23 When the matter was first before me on 25 May 2000 Mr Evatt tendered a letter signed on behalf of the Principal Registrar of the Court, dated 2 May 2000, advising that the plaintiff's application to waive the payment of a transcript fee had been successful. He relied on this as evidence of the plaintiff's impecuniosity. Otherwise there was, at that time, no evidence touching on the question of any particular prejudice to which the plaintiff might be subject in the event of the grant of the leave sought (other than such prejudice as might be presumed to flow to a personal litigant who has prepared himself for a trial and finds the hearing date threatened by a late application to amend). The matter was stood over to 31 May 2000 to permit Mr Evatt to lead further evidence.

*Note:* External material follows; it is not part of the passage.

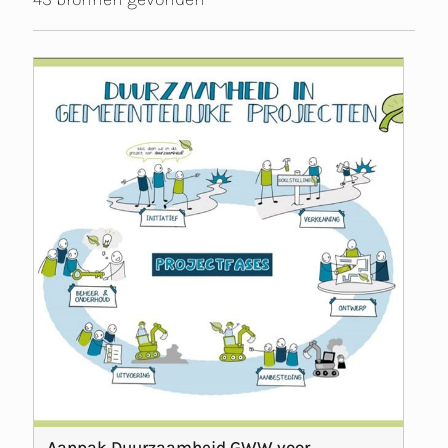
Aanpak Duurzaamheid GWW voor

24 On 31 May 2000 Mr Evatt read an affidavit sworn by the plaintiff on 26 May 2000. The plaintiff states that he resides in Greenslopes, Queensland. He is in a parlous financial position and depends upon the unemployment benefit supplemented by income received from casual maintenance work. The plaintiff proposes to travel to Sydney by bus in order to pursue his claim in these proceedings. He will be staying in Youth Hostels Association accommodation during the trial.
25 Prior to 23 May 2000 (when he received a copy of a letter prepared by the defendants' solicitors) the plaintiff had not been aware that he may need to obtain witnesses. He says that had he known of that need even six months ago he could have taken steps to locate witnesses. In January 2000 the plaintiff met one of the backpackers who had stayed at his hostel. That person would have been able to give evidence as to the safety precautions which were in place. The plaintiff had not taken a note of the person's full name and address and he has no means of contacting him.
26 The plaintiff said that he is endeavouring to establish the identity of fire officers who inspected the hostel at the relevant time. One such officer, Mr Drummond, has not returned his calls. Mr Evatt informed me that the plaintiff has since learned that Mr Drummond has agreed to give evidence on behalf of the defendants in the proceedings.
27 The plaintiff planned to travel to Sydney on 7 June to attend conferences with his legal representatives. Generally, it would be difficult for him to look for witnesses and keep his planned schedule with respect to conferences with counsel.
28 The plaintiff states that he has located a person described as "a Brisbane professional man" who is able to give evidence which would be supportive of his case in the event that the defendants are granted leave to plead justification. That witness is willing to come to Sydney and attend Court but he requires reimbursement of his fares and expenses.
29 The plaintiff says that he may have been able to borrow from friends and relatives an amount of $1,000 or $2,000. However, those to whom he might turn for assistance are themselves not well off and would need time to save money in order to lend it to him. I view that assertion with some circumspection. The plaintiff gives nothing in the way of detail to give substance to his hope that friends (themselves on apparently limited incomes) might if given enough time save up money to assist him with his legal proceedings. In any event I am not inclined to view considerations of this sort as bearing significantly on the question of whether to grant the defendants leave to amend. Difficulties the plaintiff may have in obtaining witnesses (consequent upon the grant of leave) may be met by vacating the trial date and an appropriate order for costs.